EA is a group of unpleasant symptoms after emerging from GA, Especially in children. A child who has severe EA tends to go on to develop POBC. The incidence of EA ranges up to 80%20 depending on multiple factors. The mechanism of EA is still unknown. Some hypotheses point out that anesthetics agents mainly inhibitory neurological impulse in various brain regions.21–23 Previous studies have found that multiple factors were associated with EA, including anesthesia technique (short-acting volatile anesthetic agents), age, race, post-operative pain, surgical type, preoperative anxiety, and child’s temperament.3, 6–9, 19 Another study reported that some factors such as behavior management, anesthetic techniques (TIVA, GARA), medications such as benzodiazepine, opioids, alpha 2-agonists, clonidine, gabapentin, melatonin, propofol and ketamine, prolonged emergence time and adequate pain control could reduce the incidence of EA.24
The correlation between clinical emergence time and the incidence of EA is still controversial. 25–27 This present study in which the average emergence time in the children who had EA and severe EA was significantly shorter than in the children who had no EA. While the clinical emergence time was correlated with EA, the association between processed-EEG emergence time and EA could not be found. The average processed-EEG emergence times in the groups diagnosed as EA and severe EA were 4.5 (± 4.7) minutes and 4.5 (± 5.1) minutes. (p-values = 0.231 and 0.304, respectively). However, the numbers of children diagnosed as EA and severe EA were quite low, which might have affected the statistical analysis. Other factors including age, ASA physical status and pain score were found to be significantly related to EA and severe EA, similar to previous studies.7–9, 19 ROC curve analysis showed the significant predictors of EA: ASA physical status, clinical emergence time, and pain. Focusing on pain evaluation, pain measurement in small children was focus on the patient’s behaviors. Regarding the evaluation of EA and pain, they share the same behavior parameters, such as restlessness, which could affect the outcomes.
The processed-EEG values, state entropy, had no correlation with EA, which could imply that the depth of anesthesia at the time of ceasing anesthesia did not affect EA. This result was compatible with a study by Frederick HJ et al. who found no link between depth of anesthesia and EA.28 A possible explanation for this result in the current study involves a limitation of the processed-EEG itself that has some delay interpretation compared with the raw EEG.29–32 So at the point that the investigator recorded the processed-EEG value, the real depth of anesthesia, as indicated by the raw EEG, may have been lighter, which could have affected the study results.

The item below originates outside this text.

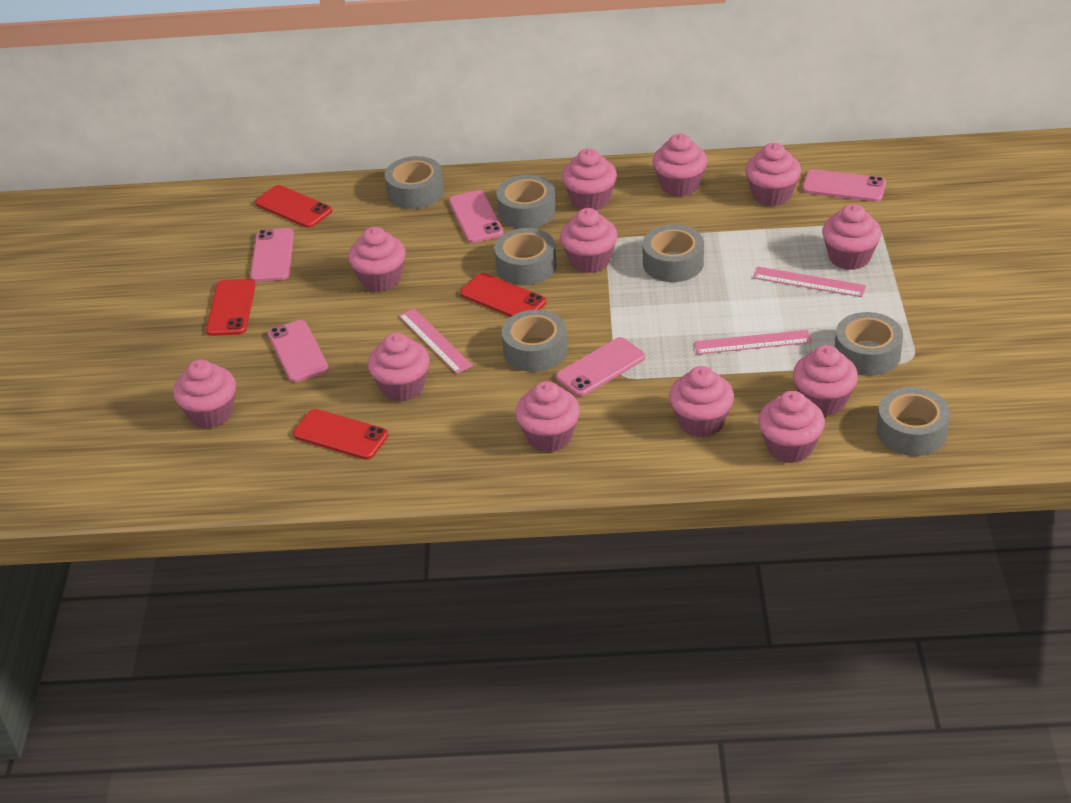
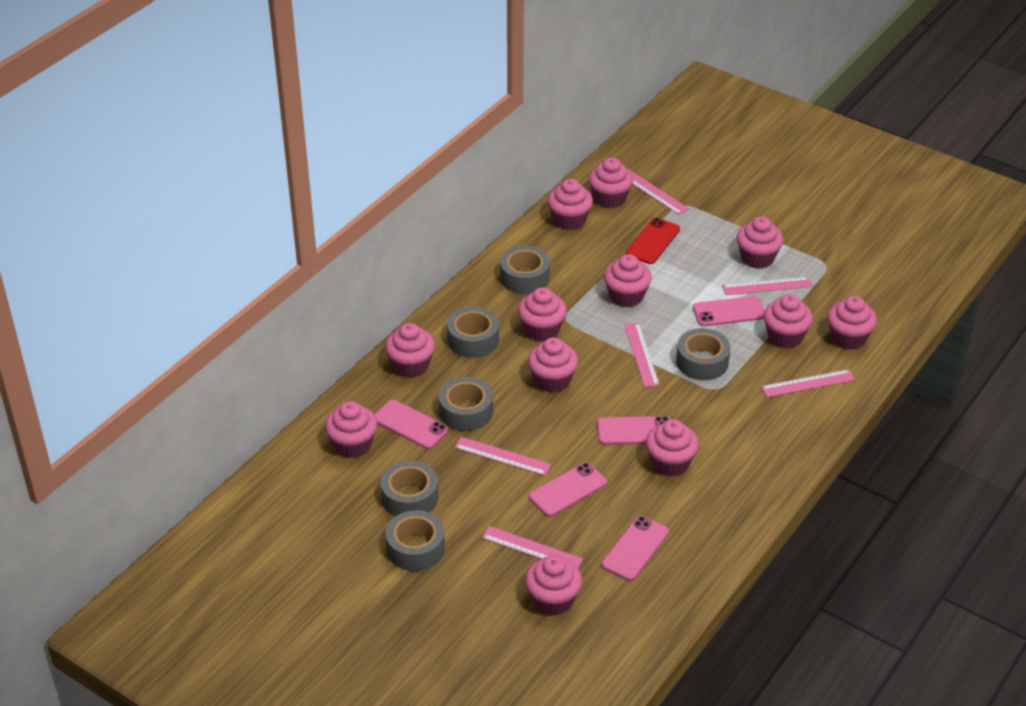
grey tape: [385,156,444,209] [494,228,557,285] [496,175,556,229] [502,310,567,372] [642,225,704,282] [835,312,903,376] [877,387,950,456] = 7 -> [381,461,438,516] [386,510,445,571] [439,377,493,431] [447,307,499,358] [500,246,550,294] [676,328,730,380] = 6
pink ruler: [399,308,473,374] [694,330,812,354] [753,267,866,297] = 3 -> [454,437,551,476] [482,526,583,568] [624,323,660,387] [629,170,689,215] [722,277,812,295] [761,369,855,397] = 6
red phone: [206,279,255,336] [255,185,332,228] [293,409,389,460] [460,273,546,317] = 4 -> [626,218,680,264] = 1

Previous studies reported the effect of parental presence on the day of surgery and during the induction period, which could reduce the child's preoperative anxiety level 33–35. Regarding the hospital's policy, parents were allowed to stay with their children since arrival at the preoperative holding area until starting induction at the operating room. However, there was no significant correlation found between the child's preoperative anxiety level and EA in this study. This study result was compatible with the study by Arai YC et al., which reported that parental presence without premedication did not show any effect on emergence behaviors.36
Interestingly, our study results showed that the child who had shorter EA duration tended to have separation anxiety at POD 1,3 and 7. Multiple factors can precipitate separation anxiety, including environment changes or loss that result in separation. The surgery itself aggravates separation anxiety symptoms.37 Kain et al. reported that the anxious child who has parental presence during anesthesia induction tended to have a lower anxiety scale compared with the calm patient.38, 39 The EA management protocol may explain this study's results in our institution. Regarding the protocol, the child who had EA might be treated with IV fentanyl or propofol. Some of them responded well with medication while their parents were still not available at that period. So there may have a possibility that the acute stress from EA without parental presents can cause separation anxiety. Further investigation needed to prove the hypothesis.
A significant correlation was found between the airway device removal technique and maladaptive eating behaviors, whereas there was no correlation found between the airway device removal technique and severe EA. During awake airway removal, a patient can move their head and neck and cough, which can lead to postoperative sore throat (POST).40 POST, in turn, can affect eating behaviors depending on its severity,41, 42 while EA usually happens after the patient wakes up from the anesthesia. There were two limitations to this outcome assessment. Firstly, this present study included the type of surgeries that could precipitate POST, dysphagia, and intraoral cavity wound, which could affect the child is eating behaviors. Secondly, in the telephone interview process, the investigator did not explore more rooted in the group of children who had abnormal eating behavior to rule out POST dysphagia and pain.
As mentioned earlier, the main limitation of this study was sample size was too small to determine some factors which could affect the incidence of EA and POBC. Further investigations need to be done. In this present study, Total opioids consumptions were not collected. As we know that opioid can help to reduce EA, this might affect the study results.